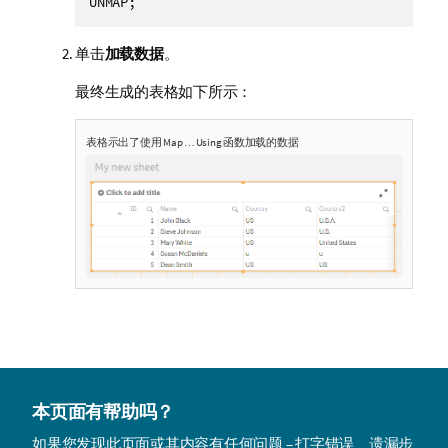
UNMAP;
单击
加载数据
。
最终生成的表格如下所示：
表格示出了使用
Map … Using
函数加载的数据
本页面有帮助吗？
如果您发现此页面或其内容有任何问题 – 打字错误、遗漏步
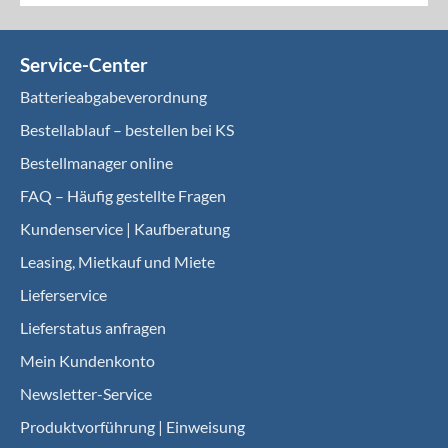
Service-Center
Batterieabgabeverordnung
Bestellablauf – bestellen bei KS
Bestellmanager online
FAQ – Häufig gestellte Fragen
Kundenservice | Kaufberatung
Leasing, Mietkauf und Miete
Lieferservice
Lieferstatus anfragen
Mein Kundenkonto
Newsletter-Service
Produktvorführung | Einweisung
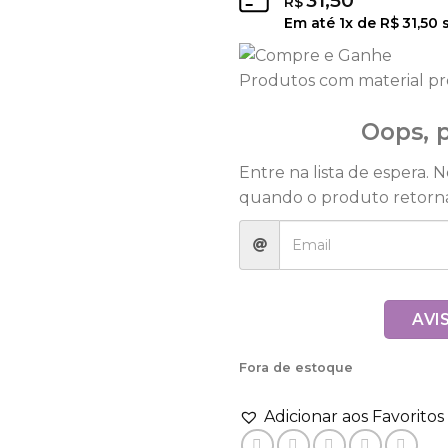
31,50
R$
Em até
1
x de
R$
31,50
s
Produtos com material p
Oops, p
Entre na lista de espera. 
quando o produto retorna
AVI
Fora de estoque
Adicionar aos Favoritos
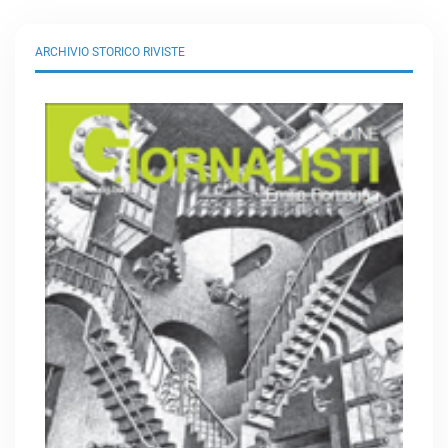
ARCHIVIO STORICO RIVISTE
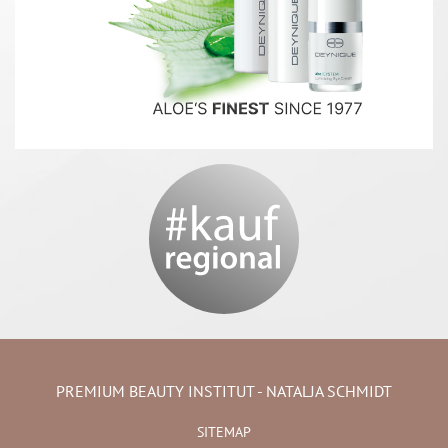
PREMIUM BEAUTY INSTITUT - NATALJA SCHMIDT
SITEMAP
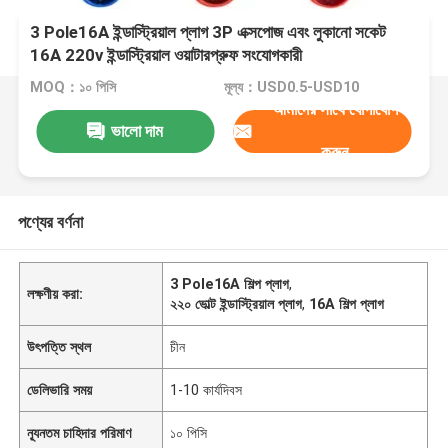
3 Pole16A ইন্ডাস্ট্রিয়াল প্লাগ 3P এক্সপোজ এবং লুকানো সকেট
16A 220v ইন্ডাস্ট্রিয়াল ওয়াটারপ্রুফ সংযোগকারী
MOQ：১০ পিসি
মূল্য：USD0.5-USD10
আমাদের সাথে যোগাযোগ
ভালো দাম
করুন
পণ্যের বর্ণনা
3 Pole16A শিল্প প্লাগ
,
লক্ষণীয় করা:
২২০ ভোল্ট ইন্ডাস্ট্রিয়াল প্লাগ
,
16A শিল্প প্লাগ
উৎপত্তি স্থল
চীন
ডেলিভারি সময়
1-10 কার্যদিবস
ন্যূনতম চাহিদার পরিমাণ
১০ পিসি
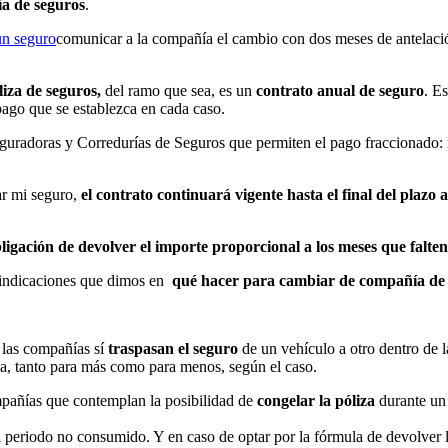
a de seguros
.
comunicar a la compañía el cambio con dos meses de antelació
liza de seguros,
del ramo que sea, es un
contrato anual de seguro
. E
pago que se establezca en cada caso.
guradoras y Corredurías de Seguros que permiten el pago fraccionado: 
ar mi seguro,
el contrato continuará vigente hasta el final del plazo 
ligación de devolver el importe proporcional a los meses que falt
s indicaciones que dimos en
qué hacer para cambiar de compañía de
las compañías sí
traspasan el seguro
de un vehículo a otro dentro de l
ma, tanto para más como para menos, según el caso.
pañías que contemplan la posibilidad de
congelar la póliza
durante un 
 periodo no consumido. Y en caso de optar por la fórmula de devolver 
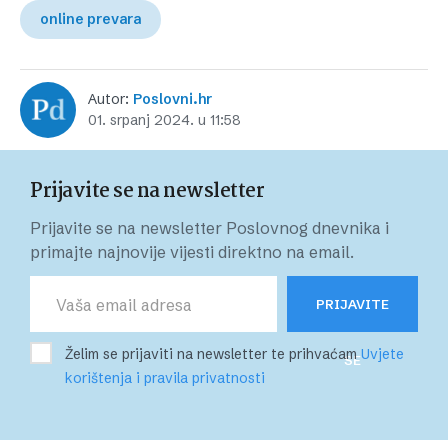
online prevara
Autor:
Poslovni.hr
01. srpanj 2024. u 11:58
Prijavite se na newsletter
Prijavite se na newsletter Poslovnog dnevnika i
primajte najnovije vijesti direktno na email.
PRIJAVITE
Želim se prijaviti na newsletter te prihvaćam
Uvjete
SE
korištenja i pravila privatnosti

----------------------------------------

ACTION ITEM: Retype the text of the records from the start through the line containing "periodo no consumido.", including that line. Leave out the pictures.

TASK SOLUTION:
UNMAP;
单击
加载数据
。
最终生成的表格如下所示：
表格示出了使用
Map … Using
函数加载的数据
本页面有帮助吗？
如果您发现此页面或其内容有任何问题 – 打字错误、遗漏步
Service-Center
Batterieabgabeverordnung
Bestellablauf – bestellen bei KS
Bestellmanager online
FAQ – Häufig gestellte Fragen
Kundenservice | Kaufberatung
Leasing, Mietkauf und Miete
Lieferservice
Lieferstatus anfragen
Mein Kundenkonto
Newsletter-Service
Produktvorführung | Einweisung
31,50
R$
Em até
1
x de
R$
31,50
s
Produtos com material p
Oops, p
Entre na lista de espera. 
quando o produto retorna
AVI
Fora de estoque
Adicionar aos Favoritos
ARCHIVIO STORICO RIVISTE
PREMIUM BEAUTY INSTITUT - NATALJA SCHMIDT
SITEMAP
3 Pole16A ইন্ডাস্ট্রিয়াল প্লাগ 3P এক্সপোজ এবং লুকানো সকেট
16A 220v ইন্ডাস্ট্রিয়াল ওয়াটারপ্রুফ সংযোগকারী
MOQ：১০ পিসি
মূল্য：USD0.5-USD10
আমাদের সাথে যোগাযোগ
ভালো দাম
করুন
পণ্যের বর্ণনা
3 Pole16A শিল্প প্লাগ
,
লক্ষণীয় করা:
২২০ ভোল্ট ইন্ডাস্ট্রিয়াল প্লাগ
,
16A শিল্প প্লাগ
উৎপত্তি স্থল
চীন
ডেলিভারি সময়
1-10 কার্যদিবস
ন্যূনতম চাহিদার পরিমাণ
১০ পিসি
a de seguros
.
comunicar a la compañía el cambio con dos meses de antelació
liza de seguros,
del ramo que sea, es un
contrato anual de seguro
. E
pago que se establezca en cada caso.
guradoras y Corredurías de Seguros que permiten el pago fraccionado: 
ar mi seguro,
el contrato continuará vigente hasta el final del plazo 
ligación de devolver el importe proporcional a los meses que falt
s indicaciones que dimos en
qué hacer para cambiar de compañía de
las compañías sí
traspasan el seguro
de un vehículo a otro dentro de l
ma, tanto para más como para menos, según el caso.
pañías que contemplan la posibilidad de
congelar la póliza
durante un 
 periodo no consumido. Y en caso de optar por la fórmula de devolver 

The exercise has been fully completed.